> [文档节选]
- - -
Luogu

分析

$$
\begin{align}
S(u) & =\sum_{v = 1}^n \operatorname{dist}(u,v)^k \\
& = \sum_{v = 1}^n \sum_{i = 0}^k \begin{Bmatrix} k \\ i \end{Bmatrix} {\operatorname{dist}(u,v) \\ i} i!\\
& = \sum_{i = 0}^k \begin{Bmatrix} k \\ i \end{Bmatrix} i! \sum_{v = 1}^n {\operatorname{dist}(u,v)\choose i}
\end{align}
$$

预处理斯特林数和阶乘，换根 DP 求出后面的东西即可。

代码

// ====================================
//   author: M_sea
//   website: https://m-sea-blog.com/
// ====================================
#include <bits/stdc++.h>
#define file(x) freopen(#x".in", "r", stdin), freopen(#x".out", "w", stdout)
#define debug(...) fprintf(stderr, __VA_ARGS__)
using namespace std;
typedef long long ll;

int read() {
    int X = 0, w = 1; char c = getchar();
    while (c < '0' || c > '9') { if (c == '-') w = -1; c = getchar(); }
    while (c >= '0' && c <= '9') X = X * 10 + c - '0', c = getchar();
    return X * w;
}

const int N = 50000 + 10, K = 150 + 10;
const int mod = 10007;

int n, k, S[K][K], fac[K];
vector<int> E[N];

int f[N][K], g[N][K], h[K];
void dfs1(int u, int fa) {
    f[u][0] = 1;
    for (int v: E[u]) {
        if (v == fa) continue;
        dfs1(v, u);
        for (int j = 0; j <= k; ++j) {
            f[u][j] = (f[u][j] + f[v][j]) % mod;
            if (j) f[u][j] = (f[u][j] + f[v][j - 1]) % mod;
        }
    }
}
void dfs2(int u, int fa) {
    for (int i = 0; i <= k; ++i) g[u][i] = f[u][i];
    if (fa) {
        for (int i = 0; i <= k; ++i) h[i] = g[fa][i];
        for (int i = 0; i <= k; ++i) {
            h[i] = (h[i] - f[u][i] + mod) % mod;
            if (i) h[i] = (h[i] - f[u][i - 1] + mod) % mod;
        }
        for (int i = 0; i <= k; ++i) {
            g[u][i] = (g[u][i] + h[i]) % mod;
            if (i) g[u][i] = (g[u][i] + h[i - 1]) % mod;
        }
    }
    for (int v: E[u])
- - -
> [提取条目]
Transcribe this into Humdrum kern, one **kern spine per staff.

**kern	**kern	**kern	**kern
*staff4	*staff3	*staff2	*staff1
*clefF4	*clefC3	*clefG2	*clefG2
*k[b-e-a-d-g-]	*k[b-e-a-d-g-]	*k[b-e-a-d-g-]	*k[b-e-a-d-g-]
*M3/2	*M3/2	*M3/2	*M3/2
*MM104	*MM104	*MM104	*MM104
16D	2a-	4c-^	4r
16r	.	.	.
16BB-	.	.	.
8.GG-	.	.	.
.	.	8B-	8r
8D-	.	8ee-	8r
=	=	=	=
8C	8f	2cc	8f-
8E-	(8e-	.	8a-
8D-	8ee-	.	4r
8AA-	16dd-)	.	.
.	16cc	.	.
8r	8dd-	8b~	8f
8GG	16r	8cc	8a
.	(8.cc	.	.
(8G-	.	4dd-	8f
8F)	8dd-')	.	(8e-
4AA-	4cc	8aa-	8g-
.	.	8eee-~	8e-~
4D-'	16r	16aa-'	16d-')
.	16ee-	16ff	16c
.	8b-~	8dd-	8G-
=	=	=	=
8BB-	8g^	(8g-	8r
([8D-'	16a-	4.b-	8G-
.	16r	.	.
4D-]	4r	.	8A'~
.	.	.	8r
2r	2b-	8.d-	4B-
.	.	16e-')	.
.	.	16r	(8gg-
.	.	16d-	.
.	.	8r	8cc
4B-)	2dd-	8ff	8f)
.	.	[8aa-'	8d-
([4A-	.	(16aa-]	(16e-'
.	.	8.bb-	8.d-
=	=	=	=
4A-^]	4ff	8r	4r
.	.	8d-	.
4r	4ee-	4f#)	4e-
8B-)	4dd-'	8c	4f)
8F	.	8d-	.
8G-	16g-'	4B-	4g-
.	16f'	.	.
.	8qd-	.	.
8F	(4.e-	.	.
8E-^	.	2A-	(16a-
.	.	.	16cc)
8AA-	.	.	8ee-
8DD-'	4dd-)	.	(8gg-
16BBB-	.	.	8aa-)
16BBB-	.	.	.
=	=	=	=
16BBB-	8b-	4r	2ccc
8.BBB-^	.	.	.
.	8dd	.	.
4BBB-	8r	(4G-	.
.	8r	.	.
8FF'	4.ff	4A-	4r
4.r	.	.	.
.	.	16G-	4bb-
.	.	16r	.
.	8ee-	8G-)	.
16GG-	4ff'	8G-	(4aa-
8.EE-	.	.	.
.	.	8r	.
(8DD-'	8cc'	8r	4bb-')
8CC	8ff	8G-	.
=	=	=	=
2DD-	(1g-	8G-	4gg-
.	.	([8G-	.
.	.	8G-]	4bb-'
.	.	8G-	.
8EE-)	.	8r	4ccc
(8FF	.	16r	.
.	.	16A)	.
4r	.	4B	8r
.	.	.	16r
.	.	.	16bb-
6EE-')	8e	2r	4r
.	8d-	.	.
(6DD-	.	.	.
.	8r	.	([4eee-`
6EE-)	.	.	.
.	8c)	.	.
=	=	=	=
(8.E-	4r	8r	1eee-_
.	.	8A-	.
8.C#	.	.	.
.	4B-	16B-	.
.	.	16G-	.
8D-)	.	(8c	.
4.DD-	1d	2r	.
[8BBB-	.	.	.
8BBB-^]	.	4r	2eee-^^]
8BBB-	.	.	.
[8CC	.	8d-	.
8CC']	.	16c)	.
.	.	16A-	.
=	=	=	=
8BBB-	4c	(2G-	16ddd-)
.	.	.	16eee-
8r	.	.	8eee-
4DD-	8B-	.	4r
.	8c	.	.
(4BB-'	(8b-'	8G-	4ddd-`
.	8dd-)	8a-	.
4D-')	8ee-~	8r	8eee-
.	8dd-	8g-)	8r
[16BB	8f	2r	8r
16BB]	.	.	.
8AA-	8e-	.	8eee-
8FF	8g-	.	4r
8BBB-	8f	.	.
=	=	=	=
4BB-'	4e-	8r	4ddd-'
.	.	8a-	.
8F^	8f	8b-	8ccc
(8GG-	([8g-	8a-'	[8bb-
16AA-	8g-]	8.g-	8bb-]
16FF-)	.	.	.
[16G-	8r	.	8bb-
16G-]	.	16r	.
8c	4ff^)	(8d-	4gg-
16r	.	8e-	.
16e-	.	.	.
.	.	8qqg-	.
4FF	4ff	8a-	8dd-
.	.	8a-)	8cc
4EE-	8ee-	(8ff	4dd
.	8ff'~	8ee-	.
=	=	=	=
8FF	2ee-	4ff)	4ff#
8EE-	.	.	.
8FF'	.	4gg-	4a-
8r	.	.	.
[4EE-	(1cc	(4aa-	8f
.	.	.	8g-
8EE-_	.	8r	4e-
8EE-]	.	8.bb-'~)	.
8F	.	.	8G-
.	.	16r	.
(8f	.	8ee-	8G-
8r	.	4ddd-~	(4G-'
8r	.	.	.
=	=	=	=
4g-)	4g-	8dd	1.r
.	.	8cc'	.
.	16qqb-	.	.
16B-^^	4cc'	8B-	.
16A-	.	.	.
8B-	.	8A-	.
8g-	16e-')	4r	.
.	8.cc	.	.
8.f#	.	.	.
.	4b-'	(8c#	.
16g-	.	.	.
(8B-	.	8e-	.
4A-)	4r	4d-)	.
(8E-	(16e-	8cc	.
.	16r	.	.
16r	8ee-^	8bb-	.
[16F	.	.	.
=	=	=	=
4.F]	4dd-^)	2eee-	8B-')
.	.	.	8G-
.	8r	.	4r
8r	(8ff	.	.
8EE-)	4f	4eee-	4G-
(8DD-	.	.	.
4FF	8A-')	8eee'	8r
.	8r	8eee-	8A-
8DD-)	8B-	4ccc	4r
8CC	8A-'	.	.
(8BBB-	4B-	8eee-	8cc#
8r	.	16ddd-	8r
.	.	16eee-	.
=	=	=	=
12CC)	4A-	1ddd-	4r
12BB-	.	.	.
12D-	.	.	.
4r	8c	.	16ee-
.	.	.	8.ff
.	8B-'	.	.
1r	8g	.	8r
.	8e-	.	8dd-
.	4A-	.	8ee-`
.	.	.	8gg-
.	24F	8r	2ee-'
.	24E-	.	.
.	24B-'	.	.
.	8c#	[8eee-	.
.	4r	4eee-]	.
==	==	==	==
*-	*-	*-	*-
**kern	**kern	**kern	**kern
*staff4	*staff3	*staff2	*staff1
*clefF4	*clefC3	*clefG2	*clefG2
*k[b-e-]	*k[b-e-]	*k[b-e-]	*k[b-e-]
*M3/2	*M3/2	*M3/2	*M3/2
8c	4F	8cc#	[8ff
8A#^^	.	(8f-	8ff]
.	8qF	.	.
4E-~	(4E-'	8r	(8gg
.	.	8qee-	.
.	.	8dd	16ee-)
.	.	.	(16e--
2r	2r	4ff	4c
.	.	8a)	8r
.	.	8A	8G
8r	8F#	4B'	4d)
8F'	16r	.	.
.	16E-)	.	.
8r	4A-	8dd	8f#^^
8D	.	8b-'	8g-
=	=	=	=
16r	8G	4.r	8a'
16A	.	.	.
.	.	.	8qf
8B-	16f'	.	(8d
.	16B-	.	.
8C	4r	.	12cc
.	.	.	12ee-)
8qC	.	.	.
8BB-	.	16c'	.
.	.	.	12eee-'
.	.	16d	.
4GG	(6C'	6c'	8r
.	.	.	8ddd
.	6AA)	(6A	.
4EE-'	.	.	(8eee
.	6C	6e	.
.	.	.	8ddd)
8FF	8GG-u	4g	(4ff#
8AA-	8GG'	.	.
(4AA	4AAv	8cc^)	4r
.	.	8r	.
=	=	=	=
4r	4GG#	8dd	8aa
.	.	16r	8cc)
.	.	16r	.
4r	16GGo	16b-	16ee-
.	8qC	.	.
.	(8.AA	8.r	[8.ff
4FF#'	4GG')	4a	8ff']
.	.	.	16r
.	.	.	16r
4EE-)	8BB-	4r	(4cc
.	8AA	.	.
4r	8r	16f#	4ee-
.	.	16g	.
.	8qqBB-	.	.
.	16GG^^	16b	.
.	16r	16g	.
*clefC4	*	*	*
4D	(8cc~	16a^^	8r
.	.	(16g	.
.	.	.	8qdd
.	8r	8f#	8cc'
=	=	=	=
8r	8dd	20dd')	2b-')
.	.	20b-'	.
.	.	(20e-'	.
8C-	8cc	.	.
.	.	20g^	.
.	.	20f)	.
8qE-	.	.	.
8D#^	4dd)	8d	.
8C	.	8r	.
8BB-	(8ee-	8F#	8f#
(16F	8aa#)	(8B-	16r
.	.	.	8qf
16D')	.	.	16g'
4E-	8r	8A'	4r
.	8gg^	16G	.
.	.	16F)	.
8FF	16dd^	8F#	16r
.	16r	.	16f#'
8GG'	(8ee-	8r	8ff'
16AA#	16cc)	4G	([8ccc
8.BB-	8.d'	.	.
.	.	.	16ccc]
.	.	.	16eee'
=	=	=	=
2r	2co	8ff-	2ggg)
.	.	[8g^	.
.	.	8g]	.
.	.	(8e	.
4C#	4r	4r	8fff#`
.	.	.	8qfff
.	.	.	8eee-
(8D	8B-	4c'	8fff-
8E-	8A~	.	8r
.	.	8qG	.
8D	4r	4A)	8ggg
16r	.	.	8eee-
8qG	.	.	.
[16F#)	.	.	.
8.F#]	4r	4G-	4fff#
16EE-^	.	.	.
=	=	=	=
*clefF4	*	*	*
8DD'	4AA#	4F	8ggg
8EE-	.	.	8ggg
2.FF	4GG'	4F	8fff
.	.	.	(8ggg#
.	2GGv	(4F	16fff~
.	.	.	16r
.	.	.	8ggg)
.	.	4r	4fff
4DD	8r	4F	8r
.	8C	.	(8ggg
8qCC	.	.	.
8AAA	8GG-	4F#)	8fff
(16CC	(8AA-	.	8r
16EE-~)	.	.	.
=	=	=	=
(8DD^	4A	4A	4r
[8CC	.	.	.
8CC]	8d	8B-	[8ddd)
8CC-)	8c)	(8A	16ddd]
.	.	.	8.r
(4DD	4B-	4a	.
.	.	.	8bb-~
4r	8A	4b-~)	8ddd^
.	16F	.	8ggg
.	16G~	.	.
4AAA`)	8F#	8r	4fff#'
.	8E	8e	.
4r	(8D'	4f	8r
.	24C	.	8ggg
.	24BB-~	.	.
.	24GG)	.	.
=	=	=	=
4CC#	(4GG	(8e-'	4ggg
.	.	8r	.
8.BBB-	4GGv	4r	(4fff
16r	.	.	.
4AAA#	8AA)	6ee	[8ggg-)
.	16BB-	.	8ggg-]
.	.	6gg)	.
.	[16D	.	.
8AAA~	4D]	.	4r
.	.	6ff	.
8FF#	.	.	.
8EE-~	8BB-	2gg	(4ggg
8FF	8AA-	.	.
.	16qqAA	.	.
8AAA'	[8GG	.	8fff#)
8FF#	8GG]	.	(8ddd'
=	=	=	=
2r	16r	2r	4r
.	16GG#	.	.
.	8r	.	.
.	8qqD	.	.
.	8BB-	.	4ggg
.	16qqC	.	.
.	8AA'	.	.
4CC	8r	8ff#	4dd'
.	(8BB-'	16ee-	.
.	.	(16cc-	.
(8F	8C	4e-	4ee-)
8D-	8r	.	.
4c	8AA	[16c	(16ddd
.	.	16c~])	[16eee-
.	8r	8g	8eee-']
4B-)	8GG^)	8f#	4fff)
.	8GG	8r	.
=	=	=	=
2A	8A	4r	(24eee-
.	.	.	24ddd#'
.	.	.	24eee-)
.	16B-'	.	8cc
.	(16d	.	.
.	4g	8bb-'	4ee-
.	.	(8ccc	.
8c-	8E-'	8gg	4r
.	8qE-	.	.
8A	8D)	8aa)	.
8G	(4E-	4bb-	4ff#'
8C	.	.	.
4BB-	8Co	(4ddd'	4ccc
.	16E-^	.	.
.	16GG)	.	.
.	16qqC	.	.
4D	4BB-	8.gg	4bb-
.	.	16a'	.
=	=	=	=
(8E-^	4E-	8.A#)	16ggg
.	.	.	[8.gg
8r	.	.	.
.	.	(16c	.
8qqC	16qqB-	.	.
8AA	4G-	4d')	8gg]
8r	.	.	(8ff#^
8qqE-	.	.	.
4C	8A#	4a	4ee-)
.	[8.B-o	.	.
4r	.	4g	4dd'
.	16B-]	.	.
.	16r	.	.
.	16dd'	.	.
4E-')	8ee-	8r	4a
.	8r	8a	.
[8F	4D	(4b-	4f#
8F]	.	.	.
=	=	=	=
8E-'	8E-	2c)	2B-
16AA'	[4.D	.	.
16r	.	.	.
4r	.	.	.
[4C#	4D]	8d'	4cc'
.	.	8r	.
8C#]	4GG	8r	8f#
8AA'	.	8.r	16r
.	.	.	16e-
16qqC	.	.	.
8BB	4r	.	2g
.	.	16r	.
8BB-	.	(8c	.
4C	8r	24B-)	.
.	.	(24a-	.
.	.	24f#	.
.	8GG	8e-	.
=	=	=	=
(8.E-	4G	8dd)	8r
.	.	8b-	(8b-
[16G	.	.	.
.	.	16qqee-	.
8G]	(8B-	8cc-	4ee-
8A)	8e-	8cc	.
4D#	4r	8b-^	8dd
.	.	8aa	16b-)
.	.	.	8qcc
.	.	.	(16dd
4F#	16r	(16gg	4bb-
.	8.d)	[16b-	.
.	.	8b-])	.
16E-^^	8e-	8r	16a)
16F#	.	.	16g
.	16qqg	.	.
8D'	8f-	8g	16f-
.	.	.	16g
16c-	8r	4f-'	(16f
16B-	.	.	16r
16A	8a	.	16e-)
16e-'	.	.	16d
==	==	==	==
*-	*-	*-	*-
- - -
> [作答要求 A] 请把上方换根 DP 题解中从“预处理斯特林数和阶乘，换根 DP 求出后面的东西即可。”一直到“debug(...) fprintf(stderr, __VA_ARGS__)”的全部文字逐字抄录下来。
> [作答要求 B] 上方关于斯特林数与换根 DP 的题解在最后一行后中断，请从该处往下续写。

> [最终答案 A]
预处理斯特林数和阶乘，换根 DP 求出后面的东西即可。

代码

// ====================================
//   author: M_sea
//   website: https://m-sea-blog.com/
// ====================================
#include <bits/stdc++.h>
#define file(x) freopen(#x".in", "r", stdin), freopen(#x".out", "w", stdout)
#define debug(...) fprintf(stderr, __VA_ARGS__)

> [最终答案 B]
        if (v != fa) dfs2(v, u);
}

int main() {
    n = read(), k = read();
    for (int i = 1; i < n; ++i) {
        int u = read(), v = read();
        E[u].emplace_back(v), E[v].emplace_back(u);
    }
    for (int i = S[0][0] = 1; i <= k; ++i)
        for (int j = 1; j <= i; ++j)
            S[i][j] = (S[i - 1][j - 1] + 1ll * j * S[i - 1][j]) % mod;
    fac[0] = 1;
    for (int i = 1; i <= k; ++i) fac[i] = 1ll * fac[i - 1] * i % mod;
    dfs1(1, 0), dfs2(1, 0);
    for (int i = 1; i <= n; ++i) {
        int ans = 0;
        for (int j = 1; j <= k; ++j)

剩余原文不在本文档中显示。